Data listing
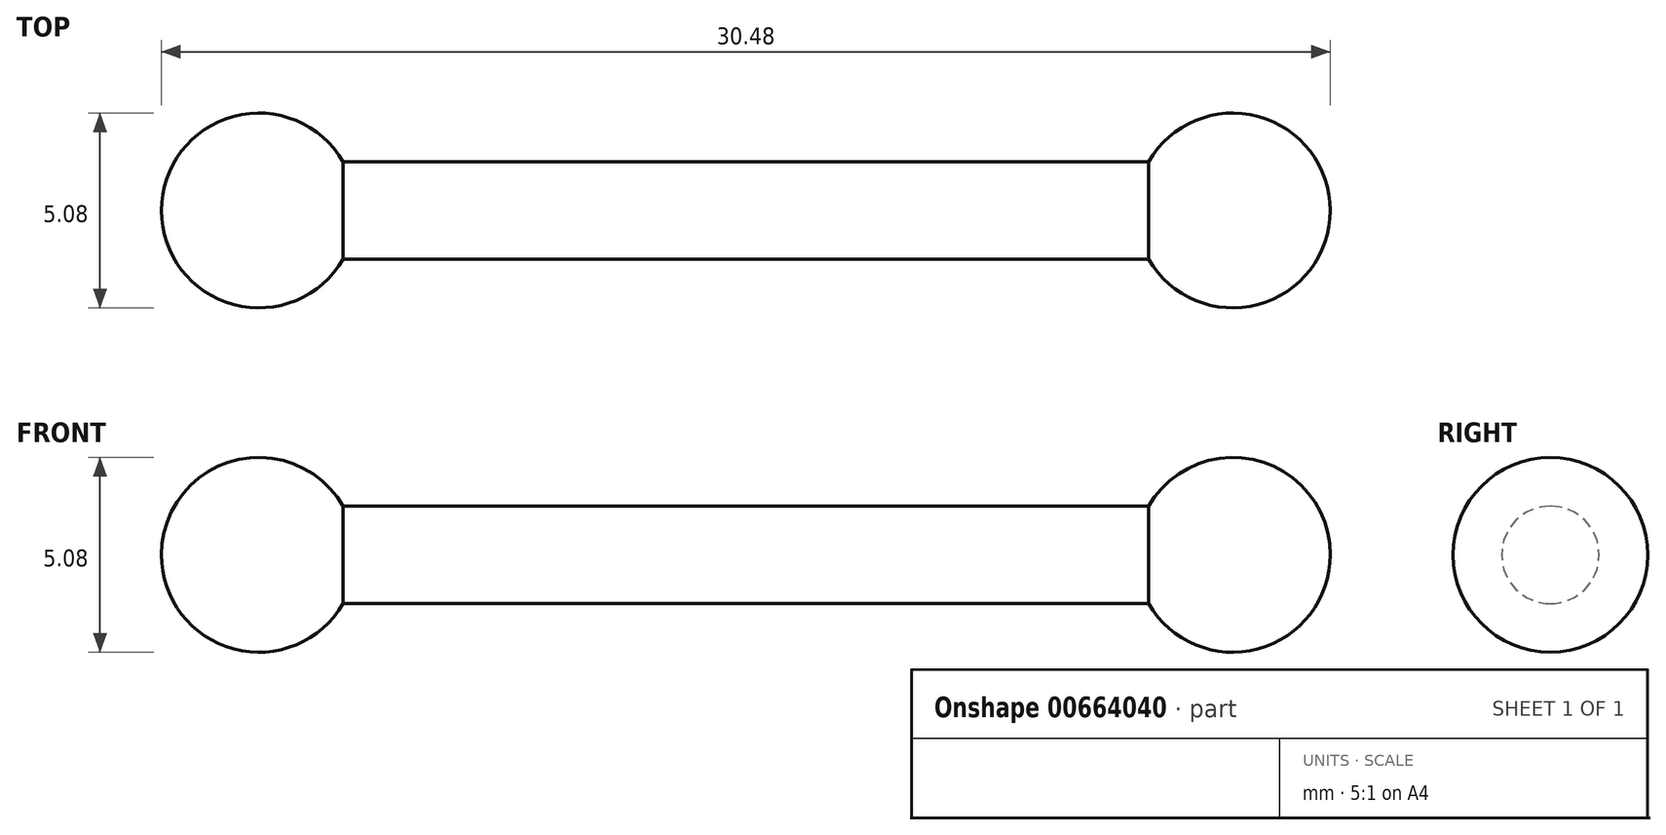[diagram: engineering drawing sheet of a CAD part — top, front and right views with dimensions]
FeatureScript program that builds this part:
annotation { "Feature Type Name" : "Feature", "Feature Type Description" : "" }
export const myFeature = defineFeature(function(context is Context, id is Id, definition is map)
    precondition{}
    {
        {
            var Q0;
            Q0=qCreatedBy(makeId("Front.planeOp"),FACE);
            var sketch = newSketch(context, id + "F0", { "sketchPlane" : qUnion([Q0])});
            skArc(sketch, "E0", {"start": v(23.24, 0) * mm, "mid": v(21.36, 2.45) * mm, "end": v(18.5, 1.27) * mm});
            skLineSegment(sketch, "E1.bottom", {"start": v(20.7, 0) * mm, "end": v(-4.7, 0) * mm});
            skLineSegment(sketch, "E1.top", {"start": v(18.5, 1.27) * mm, "end": v(-2.5, 1.27) * mm});
            skLineSegment(sketch, "E2", {"start": v(20.7, 0) * mm, "end": v(23.24, 0) * mm});
            skPoint(sketch, "E3", {"position": v(8, 1.27) * mm});
            skArc(sketch, "E4.MirrorCS", {"start": v(-7.24, 0) * mm, "mid": v(-5.36, 2.45) * mm, "end": v(-2.5, 1.27) * mm});
            skLineSegment(sketch, "E5.MirrorCS", {"start": v(-4.7, 0) * mm, "end": v(-7.24, 0) * mm});
            skPoint(sketch, "E6.end.orphan", {"position": v(8, 2.83) * mm});
            skPoint(sketch, "E7.orphan", {"position": v(-4.7, 1.27) * mm});
            skPoint(sketch, "E1.left.end.orphan", {"position": v(20.7, 1.27) * mm});
            skPoint(sketch, "E8.end.orphan", {"position": v(8, 0) * mm});
            skSolve(sketch);
        }
        {
            var Q0;
            Q0=makeQuery(id+"F0.imprint","IMPRINT",FACE,{"disambiguationData":[TD([[makeQuery(id+"F0.imprint","IMPRINT",EDGE,{"derivedFrom":sQuery(id+"F0.wireOp",EDGE,"E0")}),1.0]])]});
            var Q1;
            Q1=sQuery(id+"F0.wireOp",EDGE,"E1.bottom");
            revolve(context, id + "F1", {"entities" : qUnion([Q0]), "axis" : qUnion([Q1]), "revolveType" : RevolveType.FULL});
        }
    });
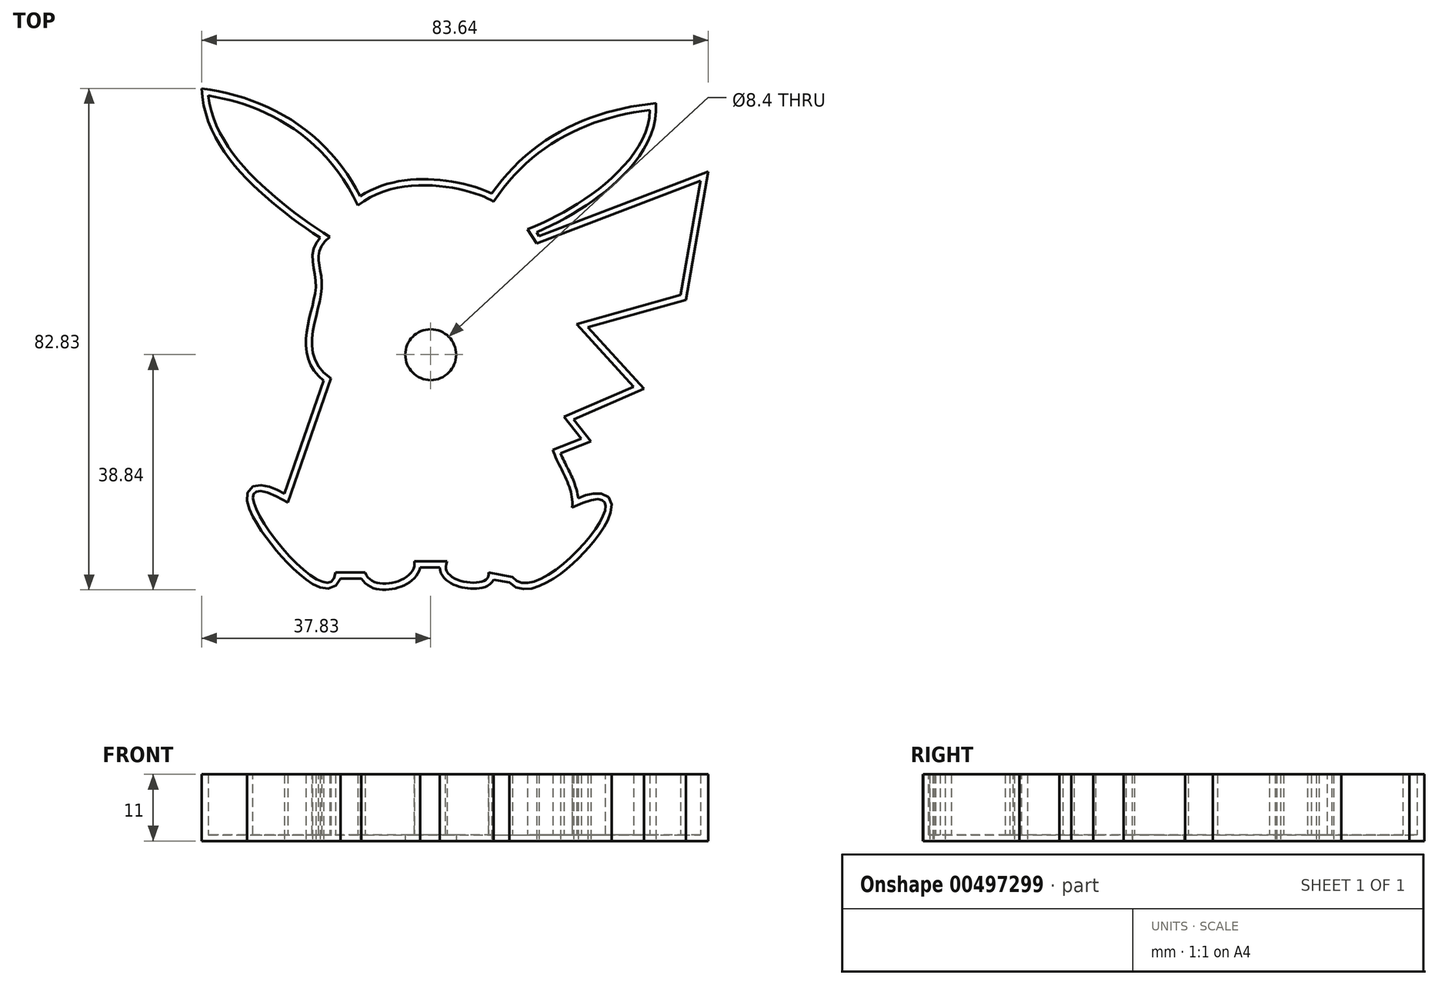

● TASK DETAILS: Reproduce all of the data above word for word, leaving out the pictures.

● TASK ANSWER:
[diagram: engineering drawing sheet of a CAD part — top, front and right views with dimensions]
FeatureScript program that builds this part:
annotation { "Feature Type Name" : "Feature", "Feature Type Description" : "" }
export const myFeature = defineFeature(function(context is Context, id is Id, definition is map)
    precondition{}
    {
        {
            var Q0;
            Q0=qCreatedBy(makeId("Front.planeOp"),FACE);
            var sketch = newSketch(context, id + "F0", { "sketchPlane" : qUnion([Q0])});
            skArc(sketch, "E0", {"start": v(23.24, 0) * mm, "mid": v(21.36, 2.45) * mm, "end": v(18.5, 1.27) * mm});
            skLineSegment(sketch, "E1.bottom", {"start": v(20.7, 0) * mm, "end": v(-4.7, 0) * mm});
            skLineSegment(sketch, "E1.top", {"start": v(18.5, 1.27) * mm, "end": v(-2.5, 1.27) * mm});
            skLineSegment(sketch, "E2", {"start": v(20.7, 0) * mm, "end": v(23.24, 0) * mm});
            skPoint(sketch, "E3", {"position": v(8, 1.27) * mm});
            skArc(sketch, "E4.MirrorCS", {"start": v(-7.24, 0) * mm, "mid": v(-5.36, 2.45) * mm, "end": v(-2.5, 1.27) * mm});
            skLineSegment(sketch, "E5.MirrorCS", {"start": v(-4.7, 0) * mm, "end": v(-7.24, 0) * mm});
            skPoint(sketch, "E6.end.orphan", {"position": v(8, 2.83) * mm});
            skPoint(sketch, "E7.orphan", {"position": v(-4.7, 1.27) * mm});
            skPoint(sketch, "E1.left.end.orphan", {"position": v(20.7, 1.27) * mm});
            skPoint(sketch, "E8.end.orphan", {"position": v(8, 0) * mm});
            skSolve(sketch);
        }
        {
            var Q0;
            Q0=makeQuery(id+"F0.imprint","IMPRINT",FACE,{"disambiguationData":[TD([[makeQuery(id+"F0.imprint","IMPRINT",EDGE,{"derivedFrom":sQuery(id+"F0.wireOp",EDGE,"E0")}),1.0]])]});
            var Q1;
            Q1=sQuery(id+"F0.wireOp",EDGE,"E1.bottom");
            revolve(context, id + "F1", {"entities" : qUnion([Q0]), "axis" : qUnion([Q1]), "revolveType" : RevolveType.FULL});
        }
    });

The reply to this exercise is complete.